> Try it:
Look through the records below for the line holding "right eye: (826, 530)". Write it out exactly, with each following line through the line holding "root of tail: (114, 126)".

[Task inputs]

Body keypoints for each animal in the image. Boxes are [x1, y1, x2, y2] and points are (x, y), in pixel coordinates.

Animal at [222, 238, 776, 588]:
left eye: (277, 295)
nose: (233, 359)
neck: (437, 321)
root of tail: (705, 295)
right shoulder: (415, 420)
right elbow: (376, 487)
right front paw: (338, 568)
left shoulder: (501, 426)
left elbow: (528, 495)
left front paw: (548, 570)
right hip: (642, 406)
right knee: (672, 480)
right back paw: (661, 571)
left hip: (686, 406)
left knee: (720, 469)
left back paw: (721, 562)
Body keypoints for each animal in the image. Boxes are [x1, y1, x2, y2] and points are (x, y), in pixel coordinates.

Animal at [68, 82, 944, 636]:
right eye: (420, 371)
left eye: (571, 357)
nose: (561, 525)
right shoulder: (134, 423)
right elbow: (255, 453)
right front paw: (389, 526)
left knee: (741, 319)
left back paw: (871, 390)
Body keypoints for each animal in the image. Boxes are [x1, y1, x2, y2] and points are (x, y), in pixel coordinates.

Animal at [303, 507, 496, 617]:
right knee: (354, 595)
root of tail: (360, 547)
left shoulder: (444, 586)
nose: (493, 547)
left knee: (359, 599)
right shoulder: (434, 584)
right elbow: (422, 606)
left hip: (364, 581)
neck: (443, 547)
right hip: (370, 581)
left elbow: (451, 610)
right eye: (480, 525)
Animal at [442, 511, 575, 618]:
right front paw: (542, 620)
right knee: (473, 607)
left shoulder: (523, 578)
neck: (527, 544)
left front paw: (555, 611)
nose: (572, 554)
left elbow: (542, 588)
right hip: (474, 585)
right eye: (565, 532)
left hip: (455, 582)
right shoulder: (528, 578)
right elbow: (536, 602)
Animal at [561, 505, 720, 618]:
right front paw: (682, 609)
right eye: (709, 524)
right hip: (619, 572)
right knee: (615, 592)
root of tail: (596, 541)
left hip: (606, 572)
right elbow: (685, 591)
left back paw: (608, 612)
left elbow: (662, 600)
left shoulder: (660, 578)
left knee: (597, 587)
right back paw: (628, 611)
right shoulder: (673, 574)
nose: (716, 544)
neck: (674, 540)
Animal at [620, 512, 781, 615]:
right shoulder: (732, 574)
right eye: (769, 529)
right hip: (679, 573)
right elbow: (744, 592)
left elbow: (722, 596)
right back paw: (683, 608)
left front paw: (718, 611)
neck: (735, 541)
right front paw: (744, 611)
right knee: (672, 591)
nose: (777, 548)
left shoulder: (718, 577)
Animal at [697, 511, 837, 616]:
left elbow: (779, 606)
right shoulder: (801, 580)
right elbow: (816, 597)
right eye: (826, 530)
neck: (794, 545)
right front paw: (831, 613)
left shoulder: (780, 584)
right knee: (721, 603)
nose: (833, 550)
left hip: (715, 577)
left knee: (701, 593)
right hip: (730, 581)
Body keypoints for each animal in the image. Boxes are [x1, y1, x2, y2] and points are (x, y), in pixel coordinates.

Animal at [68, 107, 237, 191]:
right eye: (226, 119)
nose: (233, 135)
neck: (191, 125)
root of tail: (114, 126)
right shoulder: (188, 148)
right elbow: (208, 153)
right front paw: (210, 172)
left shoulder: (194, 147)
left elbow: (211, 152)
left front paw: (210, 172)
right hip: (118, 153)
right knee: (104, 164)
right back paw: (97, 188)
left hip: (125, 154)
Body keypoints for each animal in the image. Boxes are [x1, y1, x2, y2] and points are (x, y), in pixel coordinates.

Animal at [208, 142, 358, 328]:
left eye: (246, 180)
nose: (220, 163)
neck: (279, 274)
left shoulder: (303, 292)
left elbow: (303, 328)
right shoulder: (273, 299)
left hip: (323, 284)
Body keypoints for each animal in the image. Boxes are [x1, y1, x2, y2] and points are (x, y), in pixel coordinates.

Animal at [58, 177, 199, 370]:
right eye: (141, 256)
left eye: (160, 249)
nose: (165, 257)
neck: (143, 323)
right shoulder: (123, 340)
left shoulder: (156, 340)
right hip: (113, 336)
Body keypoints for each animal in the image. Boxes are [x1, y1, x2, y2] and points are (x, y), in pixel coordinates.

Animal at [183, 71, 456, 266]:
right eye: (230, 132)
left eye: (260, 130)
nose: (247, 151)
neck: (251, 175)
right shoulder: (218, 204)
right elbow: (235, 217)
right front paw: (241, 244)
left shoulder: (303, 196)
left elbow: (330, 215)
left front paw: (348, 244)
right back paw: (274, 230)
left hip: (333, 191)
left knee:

[/Task inputs]
[Task inputs]

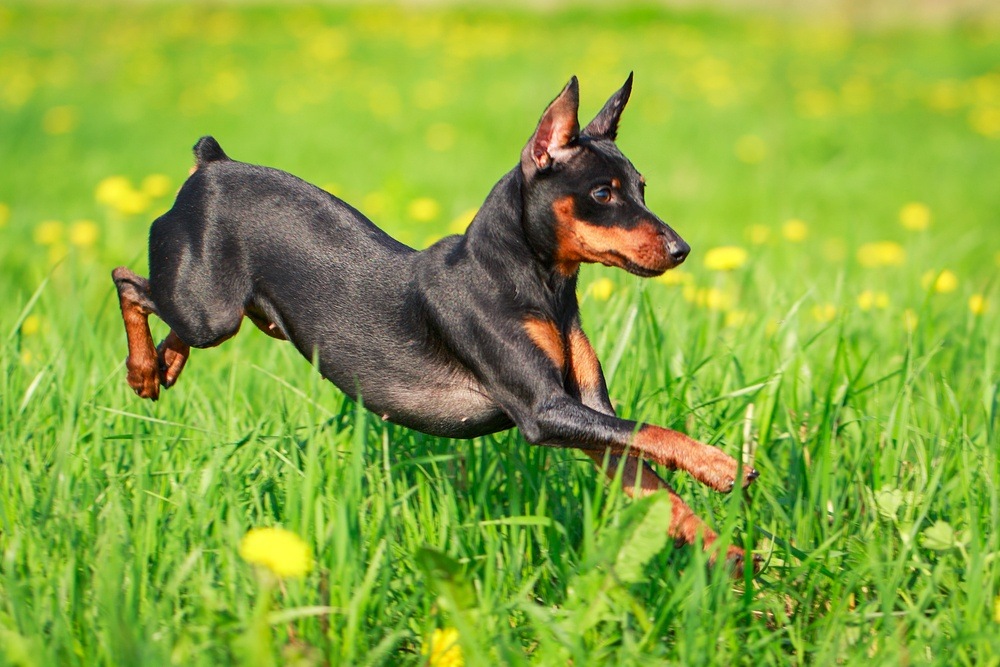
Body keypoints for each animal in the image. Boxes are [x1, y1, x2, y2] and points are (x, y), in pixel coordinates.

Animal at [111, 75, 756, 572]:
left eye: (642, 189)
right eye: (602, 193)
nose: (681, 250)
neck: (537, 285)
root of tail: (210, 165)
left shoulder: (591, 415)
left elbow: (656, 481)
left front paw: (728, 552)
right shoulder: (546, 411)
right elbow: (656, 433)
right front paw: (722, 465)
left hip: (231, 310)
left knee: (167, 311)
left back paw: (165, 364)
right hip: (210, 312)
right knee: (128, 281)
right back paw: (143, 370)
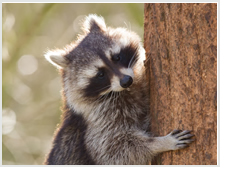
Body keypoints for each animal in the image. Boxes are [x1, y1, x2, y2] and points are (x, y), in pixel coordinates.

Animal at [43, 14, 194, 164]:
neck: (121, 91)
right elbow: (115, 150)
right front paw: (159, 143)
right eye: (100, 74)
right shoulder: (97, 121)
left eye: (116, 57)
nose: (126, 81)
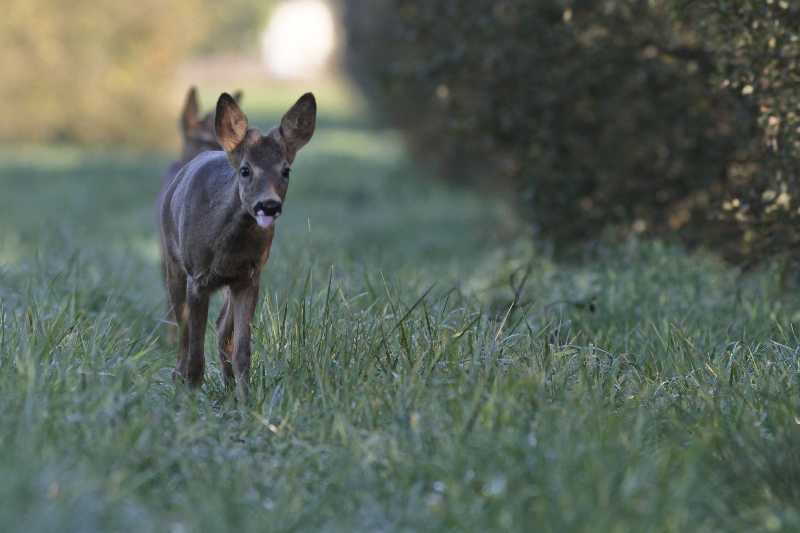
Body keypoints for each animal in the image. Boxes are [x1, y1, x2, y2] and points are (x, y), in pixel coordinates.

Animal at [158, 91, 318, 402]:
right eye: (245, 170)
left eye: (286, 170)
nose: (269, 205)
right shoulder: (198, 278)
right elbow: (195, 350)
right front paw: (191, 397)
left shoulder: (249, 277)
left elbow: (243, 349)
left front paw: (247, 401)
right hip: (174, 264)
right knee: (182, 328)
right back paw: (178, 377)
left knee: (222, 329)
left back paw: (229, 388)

[/Task inputs]

> Reply:
right eye: (826, 530)
neck: (794, 545)
right front paw: (831, 613)
left shoulder: (780, 584)
right knee: (721, 603)
nose: (833, 550)
left hip: (715, 577)
left knee: (701, 593)
right hip: (730, 581)
Body keypoints for each animal in the image. Boxes are [x1, y1, x2, y2] and points are (x, y), in pixel coordinates.

Animal at [68, 107, 237, 191]:
right eye: (226, 119)
nose: (233, 135)
neck: (191, 125)
root of tail: (114, 126)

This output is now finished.